- WHAT TO PRODUCE -
Pull every line containing "lines" out of the material below.

- DATA FOR ANALYSIS -
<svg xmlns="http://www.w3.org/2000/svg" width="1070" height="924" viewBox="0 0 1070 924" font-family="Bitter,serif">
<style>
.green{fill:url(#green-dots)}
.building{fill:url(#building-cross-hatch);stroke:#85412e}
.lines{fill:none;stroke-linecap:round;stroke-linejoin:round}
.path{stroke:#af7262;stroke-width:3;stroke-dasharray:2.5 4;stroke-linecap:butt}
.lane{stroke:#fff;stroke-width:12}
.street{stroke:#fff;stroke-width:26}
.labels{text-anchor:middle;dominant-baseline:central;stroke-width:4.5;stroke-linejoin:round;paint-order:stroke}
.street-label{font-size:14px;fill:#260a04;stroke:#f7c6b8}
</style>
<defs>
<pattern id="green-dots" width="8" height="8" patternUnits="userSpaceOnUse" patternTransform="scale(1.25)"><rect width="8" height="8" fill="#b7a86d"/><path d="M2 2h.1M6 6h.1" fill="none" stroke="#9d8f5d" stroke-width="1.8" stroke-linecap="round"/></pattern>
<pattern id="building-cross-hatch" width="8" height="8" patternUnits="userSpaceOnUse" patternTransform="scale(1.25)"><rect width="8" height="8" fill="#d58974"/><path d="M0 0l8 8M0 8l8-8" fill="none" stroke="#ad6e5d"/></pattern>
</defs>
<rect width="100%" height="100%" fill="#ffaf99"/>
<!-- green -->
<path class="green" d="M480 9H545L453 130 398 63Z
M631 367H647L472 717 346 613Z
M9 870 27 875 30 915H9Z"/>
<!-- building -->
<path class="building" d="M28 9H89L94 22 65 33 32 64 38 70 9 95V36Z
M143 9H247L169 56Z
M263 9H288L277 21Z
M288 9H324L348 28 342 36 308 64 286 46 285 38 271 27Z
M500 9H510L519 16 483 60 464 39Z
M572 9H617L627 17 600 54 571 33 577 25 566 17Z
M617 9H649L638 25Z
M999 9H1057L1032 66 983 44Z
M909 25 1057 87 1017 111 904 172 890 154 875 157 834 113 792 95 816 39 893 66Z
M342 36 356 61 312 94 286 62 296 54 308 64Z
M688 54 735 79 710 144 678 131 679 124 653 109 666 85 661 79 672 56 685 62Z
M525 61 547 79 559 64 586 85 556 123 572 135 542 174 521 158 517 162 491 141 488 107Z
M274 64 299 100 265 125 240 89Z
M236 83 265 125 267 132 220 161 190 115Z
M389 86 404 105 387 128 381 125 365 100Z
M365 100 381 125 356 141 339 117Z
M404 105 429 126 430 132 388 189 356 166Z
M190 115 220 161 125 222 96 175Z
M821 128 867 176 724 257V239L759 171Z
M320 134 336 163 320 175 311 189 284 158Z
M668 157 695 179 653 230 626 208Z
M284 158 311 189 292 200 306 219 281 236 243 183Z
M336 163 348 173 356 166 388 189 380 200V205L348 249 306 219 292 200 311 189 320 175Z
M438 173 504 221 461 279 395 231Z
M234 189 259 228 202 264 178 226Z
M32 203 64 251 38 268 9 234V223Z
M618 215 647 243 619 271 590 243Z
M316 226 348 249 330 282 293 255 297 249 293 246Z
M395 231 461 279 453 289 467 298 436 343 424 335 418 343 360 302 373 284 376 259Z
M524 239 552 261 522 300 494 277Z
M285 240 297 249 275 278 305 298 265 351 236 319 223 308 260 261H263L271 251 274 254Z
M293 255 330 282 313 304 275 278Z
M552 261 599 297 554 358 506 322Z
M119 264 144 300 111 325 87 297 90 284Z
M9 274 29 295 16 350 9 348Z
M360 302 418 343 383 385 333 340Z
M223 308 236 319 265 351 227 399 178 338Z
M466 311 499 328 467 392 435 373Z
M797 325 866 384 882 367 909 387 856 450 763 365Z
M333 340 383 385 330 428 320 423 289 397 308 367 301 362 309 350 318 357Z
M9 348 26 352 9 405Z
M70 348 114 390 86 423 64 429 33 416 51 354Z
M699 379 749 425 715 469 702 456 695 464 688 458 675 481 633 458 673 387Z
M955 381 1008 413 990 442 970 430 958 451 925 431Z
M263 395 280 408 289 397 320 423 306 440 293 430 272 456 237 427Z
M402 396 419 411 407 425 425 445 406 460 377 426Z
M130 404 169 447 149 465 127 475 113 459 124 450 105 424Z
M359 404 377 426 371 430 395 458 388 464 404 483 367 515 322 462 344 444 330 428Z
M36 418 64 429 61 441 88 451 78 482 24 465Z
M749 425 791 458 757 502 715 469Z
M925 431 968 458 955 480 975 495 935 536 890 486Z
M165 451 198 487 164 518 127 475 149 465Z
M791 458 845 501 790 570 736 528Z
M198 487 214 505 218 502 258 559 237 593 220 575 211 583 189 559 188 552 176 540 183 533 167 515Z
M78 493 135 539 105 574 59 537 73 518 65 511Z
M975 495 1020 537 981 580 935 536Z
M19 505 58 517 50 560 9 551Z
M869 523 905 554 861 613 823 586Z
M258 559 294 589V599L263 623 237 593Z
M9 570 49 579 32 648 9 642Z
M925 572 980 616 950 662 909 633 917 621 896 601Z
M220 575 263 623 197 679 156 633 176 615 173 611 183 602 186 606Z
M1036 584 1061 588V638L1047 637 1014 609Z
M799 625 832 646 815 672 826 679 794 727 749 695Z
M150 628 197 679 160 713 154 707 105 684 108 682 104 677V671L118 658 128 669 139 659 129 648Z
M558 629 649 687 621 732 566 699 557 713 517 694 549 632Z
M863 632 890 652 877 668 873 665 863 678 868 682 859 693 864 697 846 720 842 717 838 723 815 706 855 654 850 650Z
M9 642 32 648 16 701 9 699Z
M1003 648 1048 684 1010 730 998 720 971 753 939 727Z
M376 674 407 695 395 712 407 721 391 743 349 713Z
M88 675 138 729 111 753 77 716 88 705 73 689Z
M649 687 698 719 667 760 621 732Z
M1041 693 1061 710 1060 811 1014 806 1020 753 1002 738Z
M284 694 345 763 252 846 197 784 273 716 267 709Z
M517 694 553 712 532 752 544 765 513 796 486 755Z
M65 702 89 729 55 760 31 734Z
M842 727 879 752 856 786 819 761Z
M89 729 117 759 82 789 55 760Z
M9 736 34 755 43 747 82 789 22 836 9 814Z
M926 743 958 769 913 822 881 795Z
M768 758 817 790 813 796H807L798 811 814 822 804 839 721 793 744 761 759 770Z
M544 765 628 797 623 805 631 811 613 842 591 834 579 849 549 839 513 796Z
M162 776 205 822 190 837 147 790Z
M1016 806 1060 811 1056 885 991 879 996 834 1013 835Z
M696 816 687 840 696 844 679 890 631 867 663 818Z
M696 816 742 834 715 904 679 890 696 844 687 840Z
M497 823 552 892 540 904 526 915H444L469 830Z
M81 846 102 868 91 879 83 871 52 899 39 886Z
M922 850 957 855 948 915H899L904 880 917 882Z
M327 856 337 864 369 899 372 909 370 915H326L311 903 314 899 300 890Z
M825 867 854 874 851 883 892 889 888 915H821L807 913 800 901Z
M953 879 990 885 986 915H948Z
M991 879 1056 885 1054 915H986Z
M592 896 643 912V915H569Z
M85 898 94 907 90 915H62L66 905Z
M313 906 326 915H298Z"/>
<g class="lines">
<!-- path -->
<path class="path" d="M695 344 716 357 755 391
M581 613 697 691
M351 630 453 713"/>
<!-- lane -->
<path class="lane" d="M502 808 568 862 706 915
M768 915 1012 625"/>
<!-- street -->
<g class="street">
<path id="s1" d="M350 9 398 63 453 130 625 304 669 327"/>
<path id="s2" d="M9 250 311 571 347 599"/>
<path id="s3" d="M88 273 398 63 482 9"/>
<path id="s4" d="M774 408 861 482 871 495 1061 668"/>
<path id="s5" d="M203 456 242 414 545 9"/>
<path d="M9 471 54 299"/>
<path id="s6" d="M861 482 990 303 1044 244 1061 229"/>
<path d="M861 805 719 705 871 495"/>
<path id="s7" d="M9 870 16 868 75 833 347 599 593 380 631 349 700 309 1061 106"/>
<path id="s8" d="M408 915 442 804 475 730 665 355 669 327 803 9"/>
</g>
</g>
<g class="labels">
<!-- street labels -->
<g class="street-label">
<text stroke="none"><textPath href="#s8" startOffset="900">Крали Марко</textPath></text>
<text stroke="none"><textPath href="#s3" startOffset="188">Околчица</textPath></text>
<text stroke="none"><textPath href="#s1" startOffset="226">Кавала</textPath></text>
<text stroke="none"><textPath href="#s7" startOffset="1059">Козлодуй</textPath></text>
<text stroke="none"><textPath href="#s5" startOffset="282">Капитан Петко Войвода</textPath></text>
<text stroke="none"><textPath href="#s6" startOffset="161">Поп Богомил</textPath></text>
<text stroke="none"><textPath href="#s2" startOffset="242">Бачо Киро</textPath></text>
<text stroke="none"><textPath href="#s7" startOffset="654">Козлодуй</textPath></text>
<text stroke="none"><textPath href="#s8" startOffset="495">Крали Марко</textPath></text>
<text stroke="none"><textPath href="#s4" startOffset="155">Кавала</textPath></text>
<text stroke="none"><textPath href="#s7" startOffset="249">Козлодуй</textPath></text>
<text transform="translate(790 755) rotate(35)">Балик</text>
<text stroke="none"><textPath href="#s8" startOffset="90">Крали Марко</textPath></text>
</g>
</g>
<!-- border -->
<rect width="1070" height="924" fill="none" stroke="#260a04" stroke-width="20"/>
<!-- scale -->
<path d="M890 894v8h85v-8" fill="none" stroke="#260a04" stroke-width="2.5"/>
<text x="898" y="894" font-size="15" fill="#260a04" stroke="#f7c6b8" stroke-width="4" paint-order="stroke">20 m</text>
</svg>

- RESPONSE AREA -
.lines{fill:none;stroke-linecap:round;stroke-linejoin:round}
<g class="lines">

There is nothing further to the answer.